Since she discovered movable books more than 25 years ago, Ellen Rubin has accumulated more than 11,000 books and thousands of uncatalogued movable ephemera. She now lectures and writes about her books, conducts workshops, curates exhibitions and hosts her website, The Popuplady (popuplady.com), to disseminate information on the subject. Her speech ‘A History of Pop-up and Movable Books: 700 Years of Paper Engineering’ (available on YouTube) is the best source of information on the subject. When I asked her what she would do with her collection, she said she is in the process of choosing an institution that can house it. Her mantra is ‘shop and share’!

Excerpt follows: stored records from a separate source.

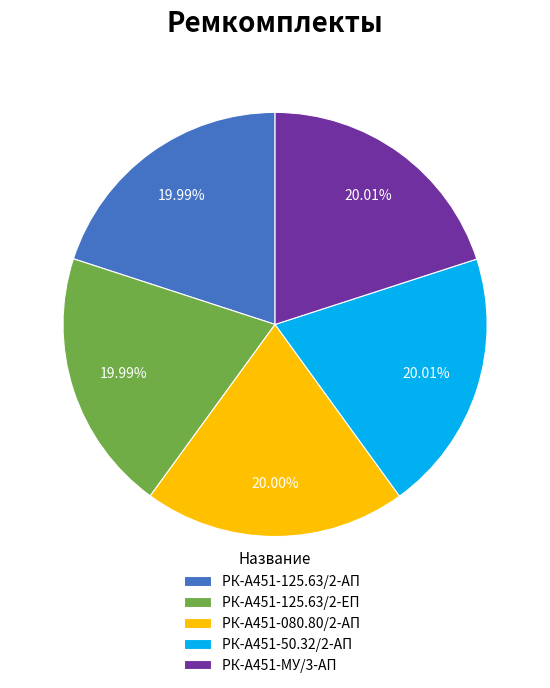

Approximately how many times larger is the value at РК-А451-50.32/2-АП compared to РК-А451-125.63/2-ЕП?

1.0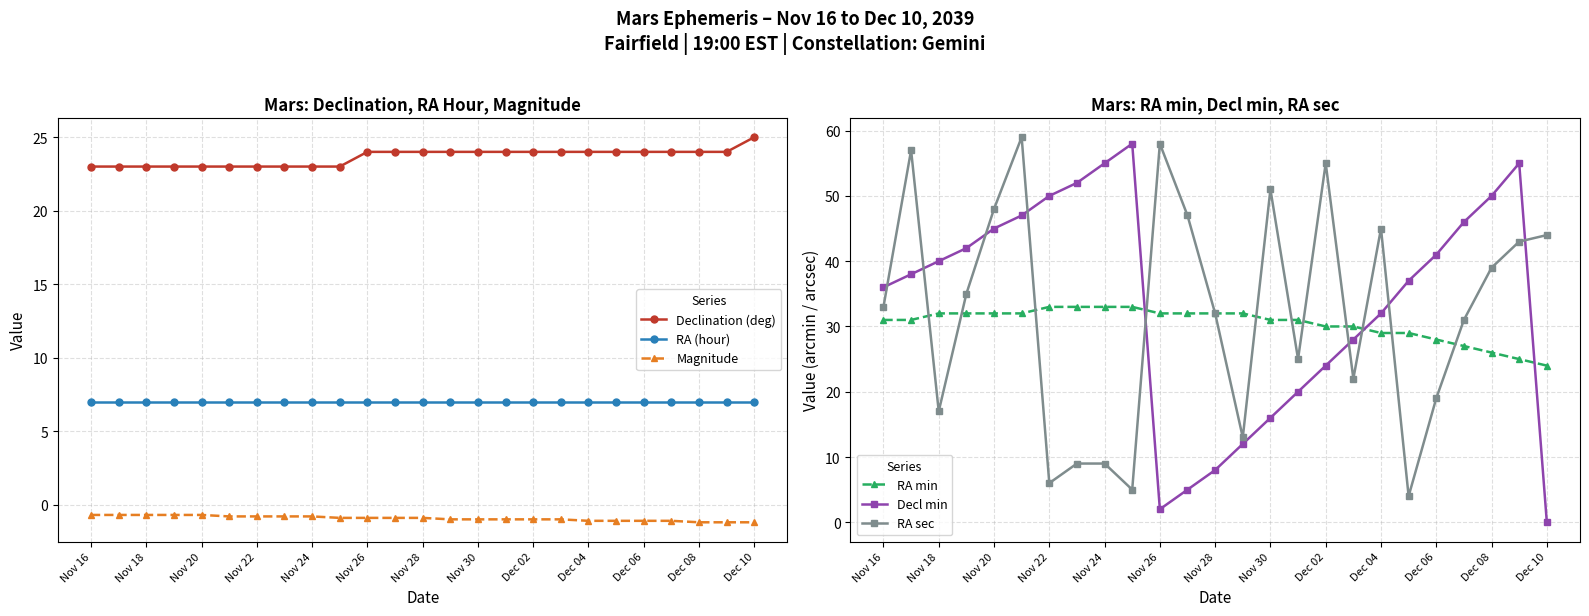

True or false: RA (hour) and Magnitude cross at least once.

False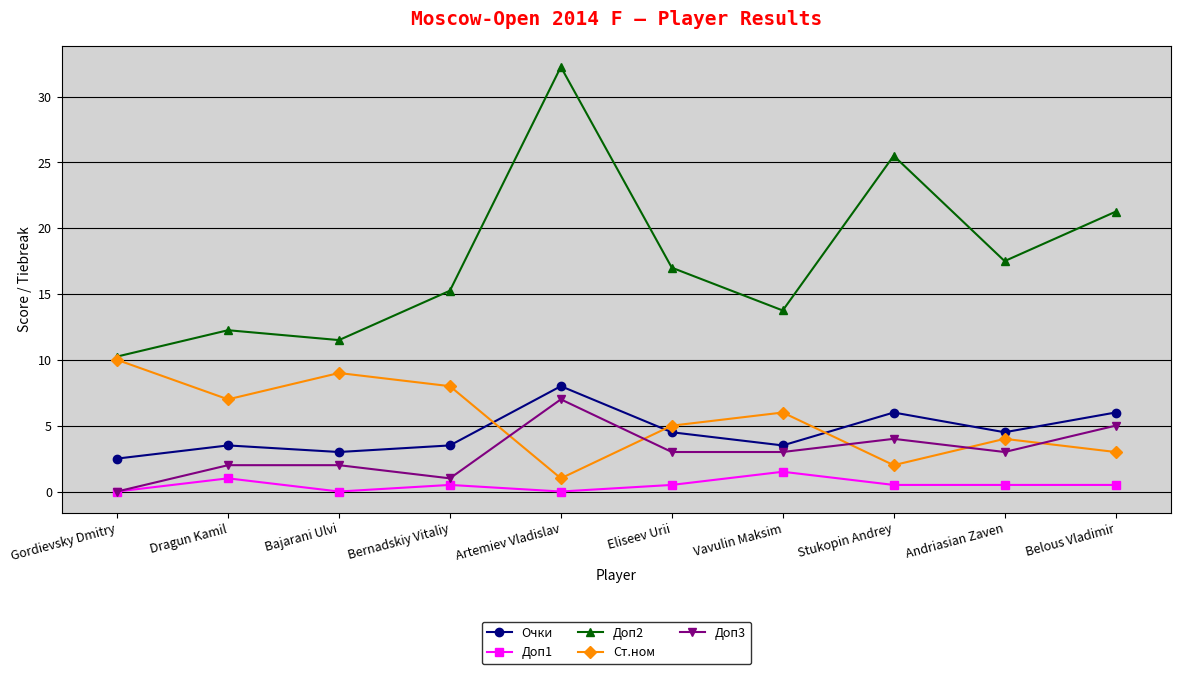

How many data points in Доп2 are less than 17?

5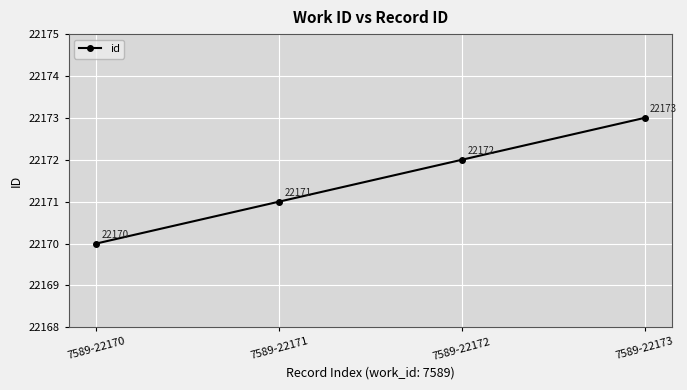

What is the smallest value displayed?

22170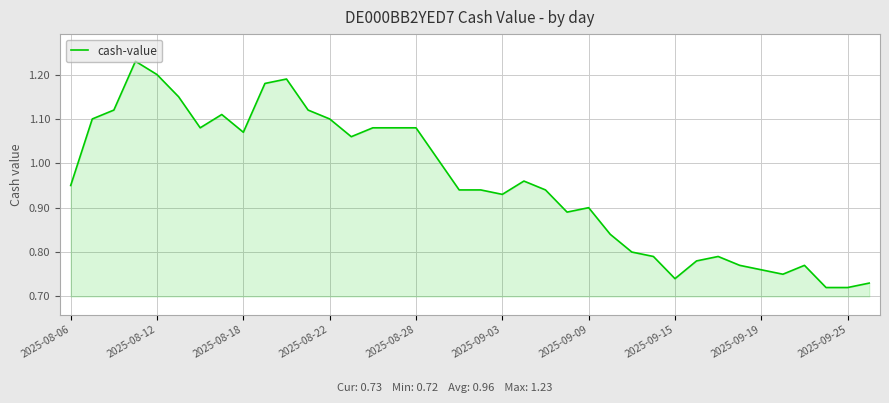

Does the chart display data point markers on the line(s)?

No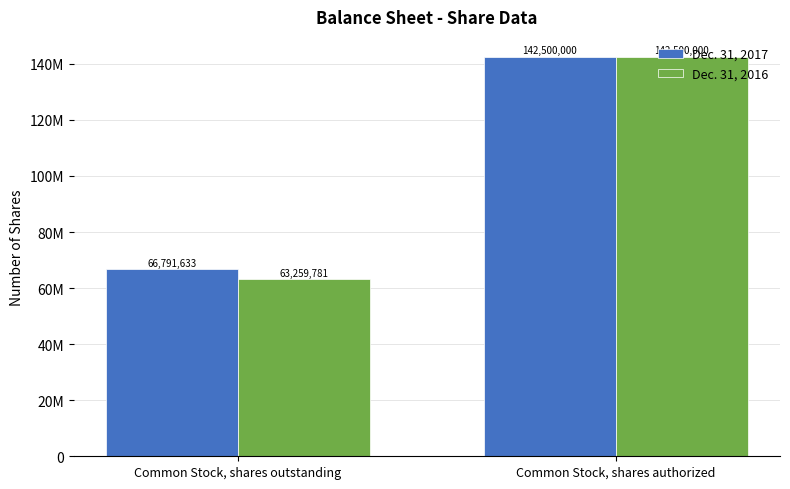

Rank the categories by Dec. 31, 2017 value from highest to lowest.

Common Stock, shares authorized, Common Stock, shares outstanding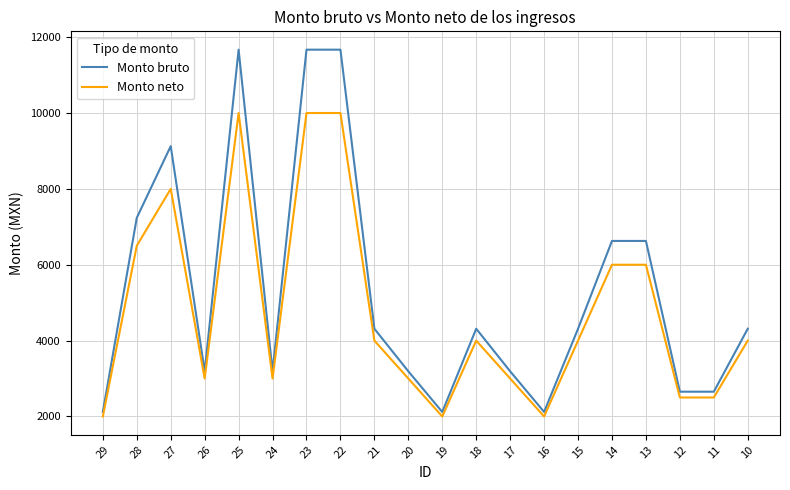

List the series in order of their overall mean, highest first.

Monto bruto, Monto neto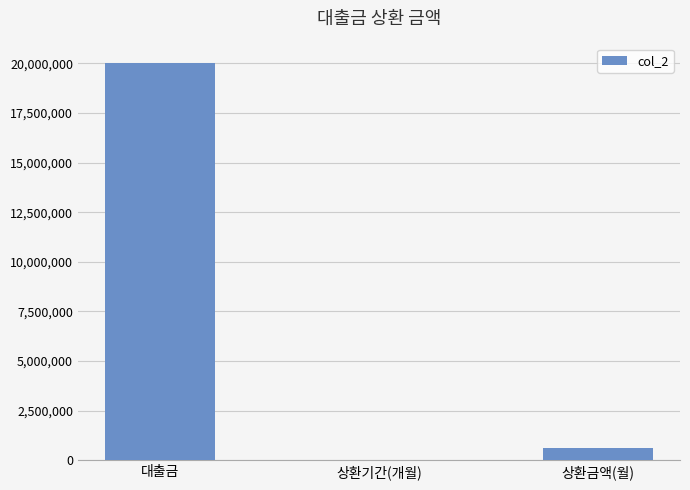

Is it true that the value at 대출금 is 20000000.0?

True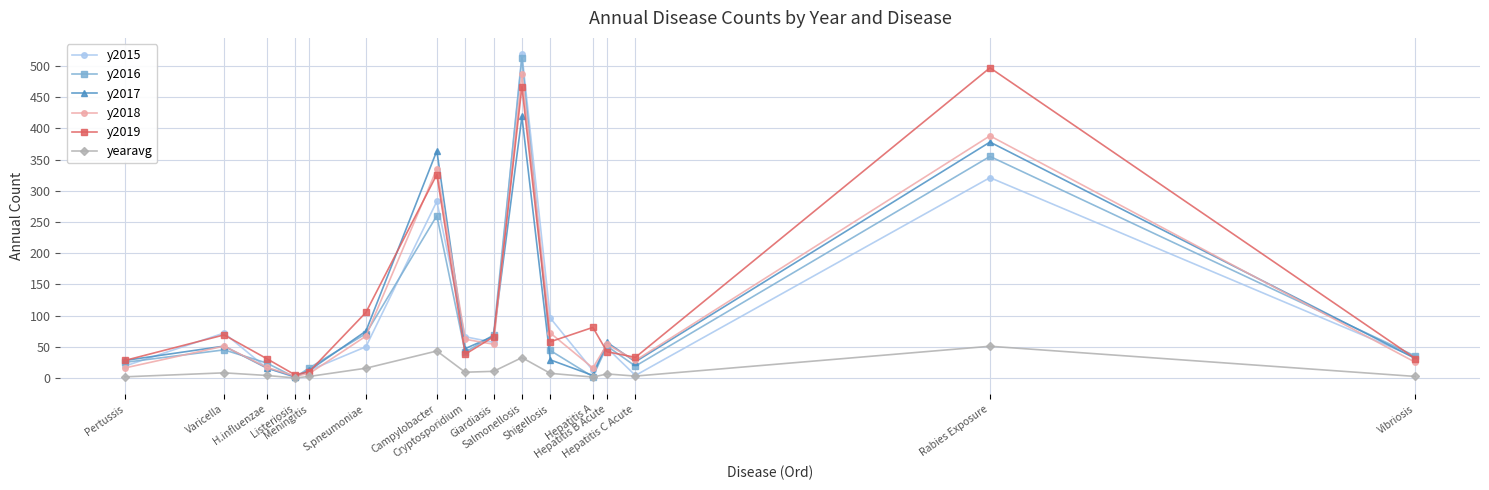

Read the y2017 value at Cryptosporidium.

47.0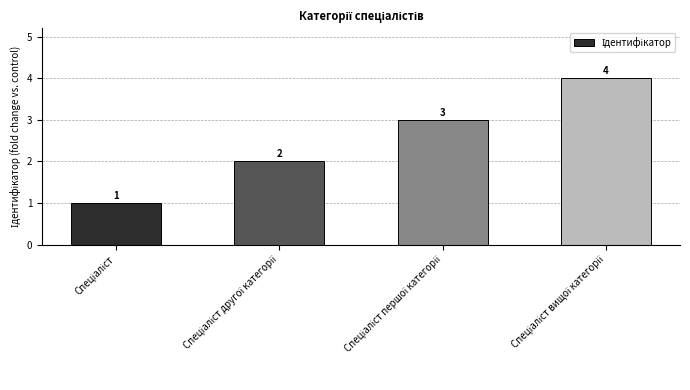

Reading left to right, list all the values displayed in this chart.

1	2	3	4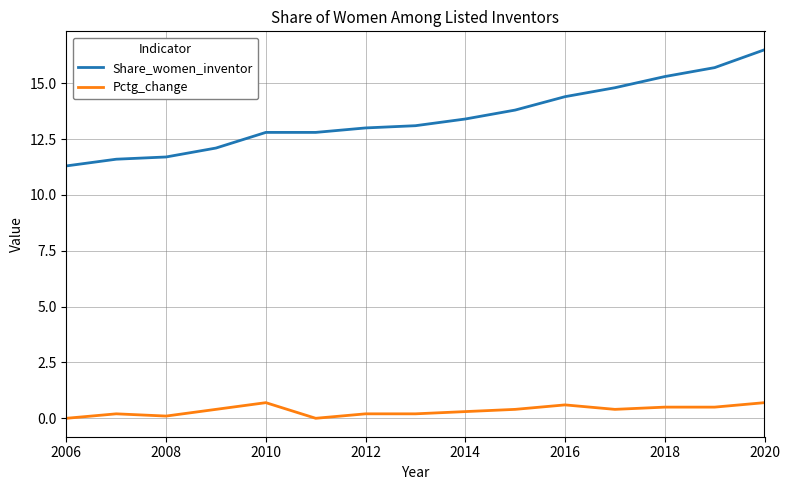

What is the difference between the maximum and minimum values in the Pctg_change series?

0.7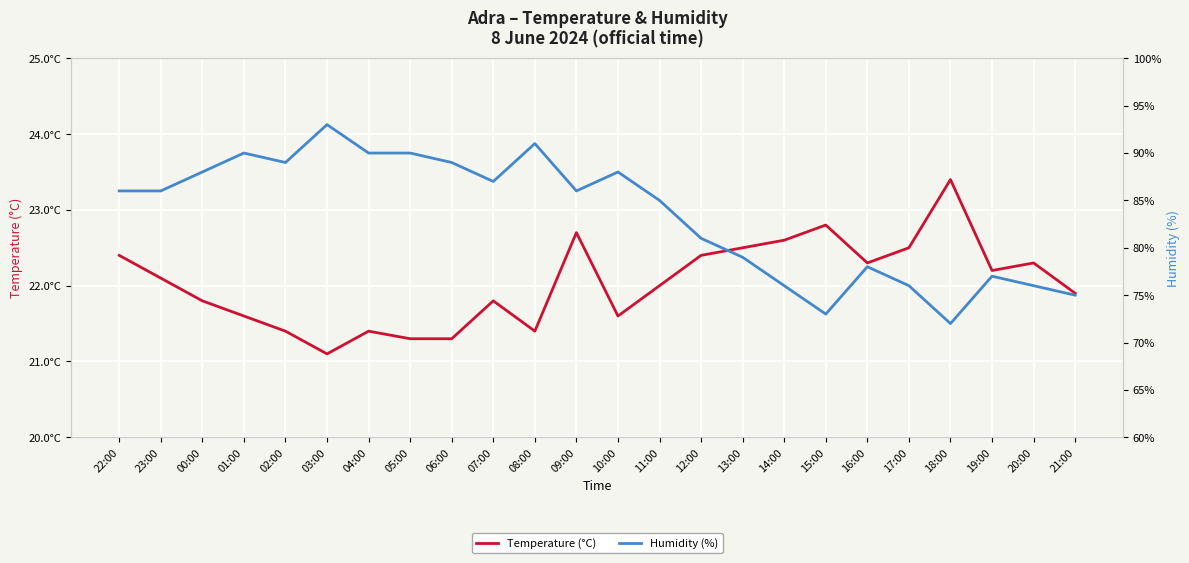

What are all the series names shown in the legend?

Temperature (°C), Humidity (%)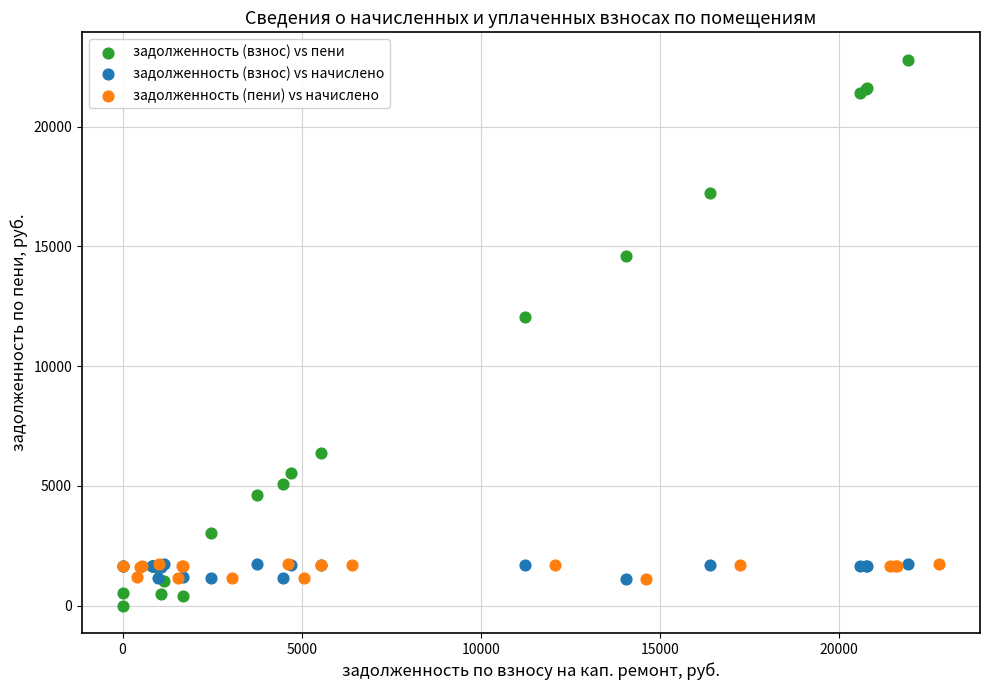

Which series has the largest Y range (max minus min)?

задолженность (взнос) vs пени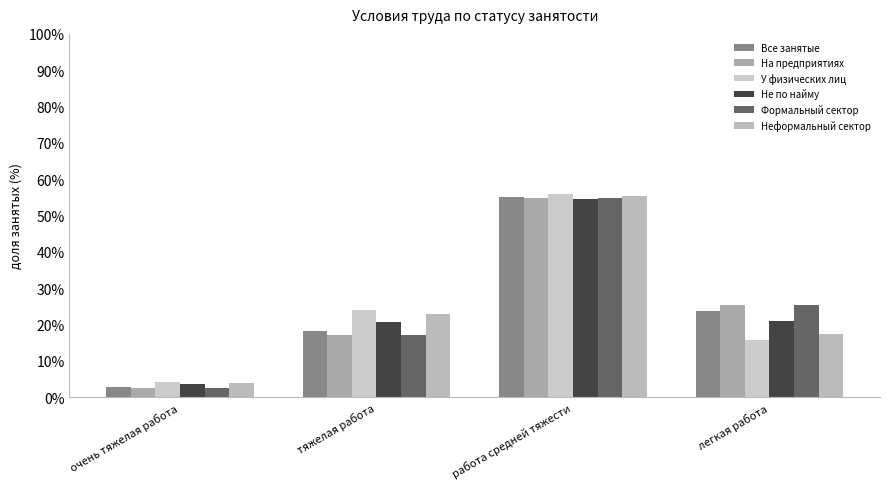

Is the value of У физических лиц at легкая работа greater than the value of На предприятиях at очень тяжелая работа?

Yes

Animated Advertising is a lively look at an underexplored niche in the history of American marketing, graphic design and paper engineering. Drawing from Rubin’s extensive collection, the book, illustrated with 250 colour images, demonstrates how animated and dimensional paper devices have been used throughout US and European history to promote products, art, entertainment, and ideas. Rubin’s diverse examples of historical paper pop-ups show how they leaped from the pack of standard marketing materials to catch the eye of clientele and inform them about the products.
The Movable Book Society presents the Meggendorfer Prize for Best Paper Engineering for the most outstanding commercially published pop-up or movable book at its biennial conference. In an increasingly digital world, making handmade pop-up books can be a great hobby. You can explore various online tutorials (check out Mathew Reinhart’s online pop-up-tutorials) to learn hand craftsmanship and drive your creativity. Consider making your own pop-up cards or even books as gifts for your loved ones!